* Brief 1 *
Answer these questions about the Hack Blue Transition event description:
(a) Who develops the event's challenges?
(b) Who hears the presentations on Day 2?
(c) What is the name of the theme that concerns the role of ports?
* Brief 2 *
Extend the Hack Blue Transition event description, picking up right after its final sentence.

A NEW KIND OF OPEN INNOVATION EVENT THAT HELPS THE BLUE ECONOMY ECOSYSTEM SOLVE TOUGH TECHNICAL AND BUSINESS CHALLENGES TOGETHER

WHY

 

The Blue Economy is stuck at a tipping point: “sustainable transformation” has been en vogue in ministerial cabinets and board rooms, but in the real world the progress is slow. A new level of creativity and collaboration for sustainability – as well as a clear focus on immediate business needs – is needed for the Blue Economy companies to make progress towards sustainability.

Hack Blue Transition brings sustainability and business needs together to unlock transformation and to develop concrete solutions to business challenges, such as development of ports as energy hubs, getting ready for hydrogen, accelerating arrival of autonomous vessels and many others.

 

 

 

ABOUT

 

Hack Blue Transition is an Open Innovation event aimed at creating ingenious, unorthodox solutions for the maritime industry and its greater ecosystem. Its purpose is to help you to come up with new ideas, to explore new business models and new technologies, and to immediately test these ideas with your fellow participants. You’ll also forge new collaborations to help you start implementing your ideas the day after the event.

The aim of Hack Blue Transition is to come up with new ideas that solve shared business challenges. HBT challenges are developed by the maritime ecosystem. The hackathon will allow participants to build working relationships to enable future projects, by spending time working purposefully together, developing a better understanding of other player’s context and developing a mutually beneficial approach to executing new ideas.

Here’s how all of the
Hack events work

Day 1

  • Deep dives in the problems and opportunities delivered by a cross- functional team of experts
  • Two rounds of ideation and networking
  • Team formation and networking sessions
  • Idea stretching and validation with experts and users

Day 2

  • Solution mapping, elaboration and validation with experts & prosumers
  • Presentations to peers and panelists
  • Reception & networking

THEMES OF HACK BLUE TRANSITION

Port Transition

Enhance role of ports in the sustainability transition of the Blue Economy, from playing a stronger role in circular economy to accelerating adoption of autonomous vessels.

CHALLENGES

  • ADVANCING AUTONOMOUS OPERATIONS:

Ports are hot spots of economic activity with plenty of operations on water, quays and industry. Many of such operations and transport activities will increasingly become more automated and autonomous.How might we identify key infrastructure and services that ports and their ecosytems would need to accommodate autonomous activities at scale, and facilitate future development of autonomous activities?

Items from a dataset
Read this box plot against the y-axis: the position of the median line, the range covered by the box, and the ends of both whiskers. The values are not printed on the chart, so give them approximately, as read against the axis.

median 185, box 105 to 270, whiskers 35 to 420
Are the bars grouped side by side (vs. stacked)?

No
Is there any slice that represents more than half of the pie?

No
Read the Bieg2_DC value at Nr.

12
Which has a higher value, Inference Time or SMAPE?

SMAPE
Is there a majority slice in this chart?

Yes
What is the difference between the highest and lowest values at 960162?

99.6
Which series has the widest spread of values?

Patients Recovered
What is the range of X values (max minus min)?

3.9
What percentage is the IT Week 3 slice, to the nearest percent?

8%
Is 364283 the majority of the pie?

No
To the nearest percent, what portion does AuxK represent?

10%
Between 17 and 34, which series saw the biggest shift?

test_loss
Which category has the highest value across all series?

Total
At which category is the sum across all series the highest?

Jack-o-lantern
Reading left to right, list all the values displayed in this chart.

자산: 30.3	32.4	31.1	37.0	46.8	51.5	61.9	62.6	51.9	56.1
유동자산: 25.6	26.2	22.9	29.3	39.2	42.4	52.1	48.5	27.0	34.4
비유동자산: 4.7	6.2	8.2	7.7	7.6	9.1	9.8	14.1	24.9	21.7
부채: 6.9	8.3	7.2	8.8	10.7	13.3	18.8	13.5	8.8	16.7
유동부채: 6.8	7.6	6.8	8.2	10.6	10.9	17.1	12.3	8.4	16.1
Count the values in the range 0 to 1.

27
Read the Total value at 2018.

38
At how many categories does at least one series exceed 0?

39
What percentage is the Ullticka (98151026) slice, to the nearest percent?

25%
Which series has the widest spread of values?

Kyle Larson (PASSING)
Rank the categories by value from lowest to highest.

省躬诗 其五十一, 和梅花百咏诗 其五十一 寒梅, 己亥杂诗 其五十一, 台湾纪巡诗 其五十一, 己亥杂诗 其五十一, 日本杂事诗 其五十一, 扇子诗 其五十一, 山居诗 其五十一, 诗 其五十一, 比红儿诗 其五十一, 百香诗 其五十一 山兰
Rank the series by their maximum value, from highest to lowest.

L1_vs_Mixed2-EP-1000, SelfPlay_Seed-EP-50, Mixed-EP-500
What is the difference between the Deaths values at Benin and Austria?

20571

* Answer box 1 *
(a) The maritime ecosystem.
(b) Peers and panelists.
(c) Port Transition.

* Answer box 2 *
  • PORTS AS CIRCULARITY HUBS:

Resource scarcity & rising cost, waste generation, all inherent to the linear economy model are increasingly exposing limits of the current consumption model. Shifting to re-using, re-cycling of materials will involve a substantial change in regional & local material flows across waterways and coastal seas, giving ports & waterways an opportunity to play a substantial role in circular economy and generating new revenues.How might we identify early opportunities for ports & waterways to accommodate these circular material flows?

Energy Transition

Tackle energy storage and utilisation offshore as well as offshore-land connectors. Improve grid stability,  develop multi actor zones (integrating wind farms, aquaculture …) and work on getting ready for hydrogen!

CHALLENGES:

  • SHIPPING NEW MOLECULES

Belgium and other Western European countries can’t generate green energy in the quantities needed, meaning that we need to look into more solutions. At the same time, the incentives are not lining up yet for major business to start make a shift to new energy sources.How might we set off the chain reaction for transition of the current – classic – fuel-shipping fleet to transport new kinds of energy-carrying molecules?

  • NOVEL ENERGY STORAGE

Next to renewable energy generation, energy storage is crucial for the energy transition, to make renewable energy consistently available.How & where might we accelerate experimentation with energy storage solutions like hydrogen and novel batteries for the needs of the maritime industry?

  • CIRCULAR MARINE INSTALLATIONS

As offshore renewable energy is booming, the resource scarcity is likely to make these installations even more costly as they are very large and resource-hungry (think steel, copper, composite materials).How might we design offshore assets in a circular way, more friendly towards maintenance (reassembly), reuse, refurbishing , and harvesting of materials?

Logistics Transition

Develop the digitalization of logistics and the role of ports for autonomous vessels.  Expand multimodal connections and work on cleaner and more optimal vessel propulsion.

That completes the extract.